Coupled with the significant decline in volunteers, fire districts now face a new threat; hostile boards populated by incompetent petty bureaucrats whose pernicious thirst for blood letting is second only to their wanton lust for increasing taxes and levies to build their empire. As seen in our district, this places all community members at significant risk from the decline in volunteering: one that has accelerated as a result of reckless board actions. Of concern now is the domino-effect these kinds of things tend to have on other districts…just as we’re now seeing.
It's worth noting here that one of the unspoken facets of the overall brotherhood of firefighters is the frequent going-out-of-the way to help out, helping across districts and even states on the other side of the country. When our now ex-fire chief lost his first wife nearly 20 years ago, multiple districts came to our aid. Fire trucks and crews were parked at our stations, manned by men and women whose silent acts of sacrifice and support have echoed warmly over the decades. Tellingly, none of those offers and sacrifices have come in for the district now after the board’s actions. Nobody anywhere near here wants to be seen as helping or supporting our reckless and irresponsible board.

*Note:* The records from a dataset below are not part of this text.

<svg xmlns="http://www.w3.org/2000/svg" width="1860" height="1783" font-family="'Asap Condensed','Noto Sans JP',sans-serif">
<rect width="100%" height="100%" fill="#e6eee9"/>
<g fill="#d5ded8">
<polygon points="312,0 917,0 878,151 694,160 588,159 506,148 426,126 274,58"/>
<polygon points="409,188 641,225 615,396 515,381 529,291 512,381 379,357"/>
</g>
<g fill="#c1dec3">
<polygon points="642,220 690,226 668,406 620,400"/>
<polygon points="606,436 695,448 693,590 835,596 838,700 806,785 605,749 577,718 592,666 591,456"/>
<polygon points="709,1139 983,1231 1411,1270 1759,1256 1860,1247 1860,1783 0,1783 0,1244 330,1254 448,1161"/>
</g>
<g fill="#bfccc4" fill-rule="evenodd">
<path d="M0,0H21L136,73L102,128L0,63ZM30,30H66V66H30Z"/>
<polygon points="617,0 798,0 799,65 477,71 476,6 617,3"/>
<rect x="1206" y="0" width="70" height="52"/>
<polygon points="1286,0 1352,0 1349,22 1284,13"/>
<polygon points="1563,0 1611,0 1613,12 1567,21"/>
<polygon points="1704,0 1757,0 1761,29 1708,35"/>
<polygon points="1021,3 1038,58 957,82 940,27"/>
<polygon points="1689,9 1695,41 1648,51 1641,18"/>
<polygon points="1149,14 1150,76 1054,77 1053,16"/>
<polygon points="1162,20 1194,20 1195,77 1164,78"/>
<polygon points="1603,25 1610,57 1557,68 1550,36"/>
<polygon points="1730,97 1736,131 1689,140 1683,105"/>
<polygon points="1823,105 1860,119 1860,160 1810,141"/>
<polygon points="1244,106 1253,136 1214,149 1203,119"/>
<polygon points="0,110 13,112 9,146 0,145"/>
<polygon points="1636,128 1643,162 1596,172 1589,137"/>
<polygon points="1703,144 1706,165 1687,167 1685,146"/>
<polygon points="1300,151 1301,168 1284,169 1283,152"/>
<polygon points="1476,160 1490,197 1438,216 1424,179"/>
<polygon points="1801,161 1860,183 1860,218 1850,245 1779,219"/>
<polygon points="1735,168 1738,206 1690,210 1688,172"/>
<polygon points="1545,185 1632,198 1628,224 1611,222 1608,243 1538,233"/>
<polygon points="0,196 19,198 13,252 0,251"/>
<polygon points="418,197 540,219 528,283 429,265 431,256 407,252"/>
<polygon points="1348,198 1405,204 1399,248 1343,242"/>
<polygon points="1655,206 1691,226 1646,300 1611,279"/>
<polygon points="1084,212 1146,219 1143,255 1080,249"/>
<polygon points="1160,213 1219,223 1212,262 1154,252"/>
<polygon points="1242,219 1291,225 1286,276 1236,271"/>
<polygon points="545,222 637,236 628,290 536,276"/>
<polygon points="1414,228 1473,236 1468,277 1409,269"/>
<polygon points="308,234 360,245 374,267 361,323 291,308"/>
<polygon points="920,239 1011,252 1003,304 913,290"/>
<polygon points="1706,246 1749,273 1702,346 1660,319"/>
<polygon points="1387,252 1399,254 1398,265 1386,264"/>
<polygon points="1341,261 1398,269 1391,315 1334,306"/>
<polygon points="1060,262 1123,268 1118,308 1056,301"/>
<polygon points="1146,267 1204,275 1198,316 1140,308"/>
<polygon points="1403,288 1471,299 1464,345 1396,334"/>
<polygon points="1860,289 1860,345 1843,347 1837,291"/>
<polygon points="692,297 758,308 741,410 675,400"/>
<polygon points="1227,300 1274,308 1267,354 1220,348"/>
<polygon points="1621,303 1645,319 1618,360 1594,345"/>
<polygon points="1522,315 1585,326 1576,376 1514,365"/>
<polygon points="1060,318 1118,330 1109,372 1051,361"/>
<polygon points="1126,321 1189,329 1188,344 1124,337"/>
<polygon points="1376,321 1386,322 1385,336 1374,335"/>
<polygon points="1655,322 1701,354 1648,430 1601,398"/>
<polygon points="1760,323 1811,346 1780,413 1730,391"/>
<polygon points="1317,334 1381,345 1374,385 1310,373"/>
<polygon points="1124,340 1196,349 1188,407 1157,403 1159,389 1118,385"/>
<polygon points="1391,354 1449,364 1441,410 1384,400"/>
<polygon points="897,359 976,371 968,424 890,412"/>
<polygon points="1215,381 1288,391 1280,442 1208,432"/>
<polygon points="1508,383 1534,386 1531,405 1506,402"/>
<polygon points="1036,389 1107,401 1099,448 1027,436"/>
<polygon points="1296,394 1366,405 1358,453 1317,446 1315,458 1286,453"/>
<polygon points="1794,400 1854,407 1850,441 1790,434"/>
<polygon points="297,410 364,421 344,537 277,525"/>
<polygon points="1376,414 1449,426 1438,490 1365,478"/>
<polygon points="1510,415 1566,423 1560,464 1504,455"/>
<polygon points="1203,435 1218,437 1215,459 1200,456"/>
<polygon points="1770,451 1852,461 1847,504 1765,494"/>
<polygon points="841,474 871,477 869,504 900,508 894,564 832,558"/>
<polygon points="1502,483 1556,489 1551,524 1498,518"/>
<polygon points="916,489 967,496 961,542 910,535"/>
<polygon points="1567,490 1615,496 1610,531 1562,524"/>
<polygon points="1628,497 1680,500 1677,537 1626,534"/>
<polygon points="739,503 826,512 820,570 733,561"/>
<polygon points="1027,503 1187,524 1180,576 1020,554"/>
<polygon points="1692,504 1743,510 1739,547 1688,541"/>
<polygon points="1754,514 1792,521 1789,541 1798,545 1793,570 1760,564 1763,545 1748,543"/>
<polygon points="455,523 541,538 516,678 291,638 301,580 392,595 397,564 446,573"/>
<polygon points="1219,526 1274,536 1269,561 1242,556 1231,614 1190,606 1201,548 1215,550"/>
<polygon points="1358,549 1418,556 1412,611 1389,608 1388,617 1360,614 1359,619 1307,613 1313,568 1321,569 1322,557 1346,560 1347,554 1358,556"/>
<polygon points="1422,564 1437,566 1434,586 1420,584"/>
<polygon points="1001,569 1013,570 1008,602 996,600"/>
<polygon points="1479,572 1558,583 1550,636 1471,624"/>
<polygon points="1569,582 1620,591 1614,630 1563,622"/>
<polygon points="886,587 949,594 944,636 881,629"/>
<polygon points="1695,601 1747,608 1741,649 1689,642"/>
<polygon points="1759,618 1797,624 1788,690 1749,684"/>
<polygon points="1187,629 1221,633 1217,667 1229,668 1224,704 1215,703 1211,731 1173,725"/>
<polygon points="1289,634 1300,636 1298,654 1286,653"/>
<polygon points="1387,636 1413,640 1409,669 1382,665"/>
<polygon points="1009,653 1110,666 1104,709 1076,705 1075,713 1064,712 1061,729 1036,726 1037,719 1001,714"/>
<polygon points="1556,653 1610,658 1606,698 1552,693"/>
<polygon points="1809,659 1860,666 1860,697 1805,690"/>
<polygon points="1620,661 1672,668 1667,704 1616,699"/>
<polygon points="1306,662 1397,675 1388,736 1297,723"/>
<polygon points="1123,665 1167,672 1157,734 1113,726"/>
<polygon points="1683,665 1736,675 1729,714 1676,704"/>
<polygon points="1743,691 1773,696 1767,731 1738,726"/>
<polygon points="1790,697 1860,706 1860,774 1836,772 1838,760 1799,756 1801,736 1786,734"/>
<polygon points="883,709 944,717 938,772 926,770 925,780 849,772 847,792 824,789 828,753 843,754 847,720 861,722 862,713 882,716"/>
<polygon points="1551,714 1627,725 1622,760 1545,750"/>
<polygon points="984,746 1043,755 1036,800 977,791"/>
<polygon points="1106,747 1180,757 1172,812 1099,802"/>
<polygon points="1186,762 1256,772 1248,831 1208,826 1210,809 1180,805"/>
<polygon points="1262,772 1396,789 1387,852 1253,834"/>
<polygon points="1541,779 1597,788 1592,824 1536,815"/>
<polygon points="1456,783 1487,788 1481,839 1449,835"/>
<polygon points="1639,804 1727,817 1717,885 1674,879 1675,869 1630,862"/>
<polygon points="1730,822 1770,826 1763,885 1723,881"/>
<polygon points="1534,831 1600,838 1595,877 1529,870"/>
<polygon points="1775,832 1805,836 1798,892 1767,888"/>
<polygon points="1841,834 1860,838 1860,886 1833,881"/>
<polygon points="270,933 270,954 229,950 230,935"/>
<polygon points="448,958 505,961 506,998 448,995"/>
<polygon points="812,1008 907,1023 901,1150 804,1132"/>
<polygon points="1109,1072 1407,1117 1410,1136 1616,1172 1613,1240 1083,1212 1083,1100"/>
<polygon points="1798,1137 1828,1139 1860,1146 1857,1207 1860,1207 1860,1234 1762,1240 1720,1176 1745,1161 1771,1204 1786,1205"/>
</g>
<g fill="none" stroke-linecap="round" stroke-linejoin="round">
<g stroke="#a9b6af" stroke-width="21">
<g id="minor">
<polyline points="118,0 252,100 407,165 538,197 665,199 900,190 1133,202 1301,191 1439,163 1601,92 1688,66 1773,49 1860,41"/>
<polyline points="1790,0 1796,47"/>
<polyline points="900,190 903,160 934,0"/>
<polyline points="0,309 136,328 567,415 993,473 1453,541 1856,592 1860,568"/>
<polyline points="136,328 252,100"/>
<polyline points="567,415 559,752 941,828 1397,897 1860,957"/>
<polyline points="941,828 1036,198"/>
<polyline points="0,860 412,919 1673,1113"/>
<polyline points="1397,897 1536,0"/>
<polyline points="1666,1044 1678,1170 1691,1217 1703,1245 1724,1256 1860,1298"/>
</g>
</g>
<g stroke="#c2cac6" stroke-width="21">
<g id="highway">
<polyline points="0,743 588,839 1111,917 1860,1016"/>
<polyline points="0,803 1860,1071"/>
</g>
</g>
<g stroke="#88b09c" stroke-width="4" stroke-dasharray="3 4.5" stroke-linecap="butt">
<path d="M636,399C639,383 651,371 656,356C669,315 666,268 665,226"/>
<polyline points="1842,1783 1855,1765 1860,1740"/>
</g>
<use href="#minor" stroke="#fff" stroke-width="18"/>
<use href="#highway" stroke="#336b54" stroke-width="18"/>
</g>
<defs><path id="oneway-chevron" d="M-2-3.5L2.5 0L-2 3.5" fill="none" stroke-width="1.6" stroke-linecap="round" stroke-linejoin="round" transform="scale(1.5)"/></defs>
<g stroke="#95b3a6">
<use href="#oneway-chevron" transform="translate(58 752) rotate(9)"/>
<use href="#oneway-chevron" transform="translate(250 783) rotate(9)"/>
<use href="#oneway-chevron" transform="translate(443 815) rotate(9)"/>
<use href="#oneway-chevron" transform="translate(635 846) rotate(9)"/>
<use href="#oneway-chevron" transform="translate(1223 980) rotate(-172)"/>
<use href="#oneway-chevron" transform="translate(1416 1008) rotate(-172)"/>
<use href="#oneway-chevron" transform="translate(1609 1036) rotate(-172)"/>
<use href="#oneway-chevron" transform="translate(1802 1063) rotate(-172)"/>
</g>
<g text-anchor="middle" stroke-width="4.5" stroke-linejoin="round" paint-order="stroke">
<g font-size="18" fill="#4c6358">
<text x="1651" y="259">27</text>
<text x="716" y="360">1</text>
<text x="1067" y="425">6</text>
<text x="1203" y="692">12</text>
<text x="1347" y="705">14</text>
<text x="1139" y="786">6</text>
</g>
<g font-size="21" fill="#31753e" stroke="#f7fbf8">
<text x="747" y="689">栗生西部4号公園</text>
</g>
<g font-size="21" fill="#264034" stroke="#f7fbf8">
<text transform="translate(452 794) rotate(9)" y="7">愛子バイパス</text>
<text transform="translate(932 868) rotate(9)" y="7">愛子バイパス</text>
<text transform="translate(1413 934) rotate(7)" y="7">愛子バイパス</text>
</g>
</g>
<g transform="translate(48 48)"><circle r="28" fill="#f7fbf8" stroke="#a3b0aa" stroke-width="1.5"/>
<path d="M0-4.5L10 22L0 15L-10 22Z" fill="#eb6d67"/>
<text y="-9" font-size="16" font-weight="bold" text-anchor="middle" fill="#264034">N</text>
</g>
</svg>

The overall silent sentiment is, ‘let them fail.’
And fail is the operative word.
Their breathless disregard for public safety notwithstanding, in several later ‘emergency’ meetings, they boldly claimed to have “plenty” of applications for what was offered as a paid, part-time, $50/hr. 8-16 hours per week interim chief position. We suspect that in reality, the single and only application was from a chief who remains suspended in another department about 35 miles away, which would explain why the board so swiftly offered the position to him without performing any background checks. And if they did perform the necessary background checks and still hired him, it’s perhaps the most colossal bungling of a board hire that I’ve ever seen. He remains under suspension and is under an active investigation, but he’s now the interim chief here. (He’s also close friends with the Fog district chief – a district that has made several moves and that has designs to take over this district.)
Imagine that.
What’s next? If they manage to survive the coming recall, or don’t get sued into oblivion over response times or catastrophic incidents in the meantime, they will have no other choice but to quadruple and then some, the tax levy on the small community to pay for a full time chief. A chief that won’t find many willing to volunteer under the direction of the current board.
Please pray for miracles.
Who are these freaks, where do they come from, and how do we send them back seem to be questions small towns around the country need answers to quickly.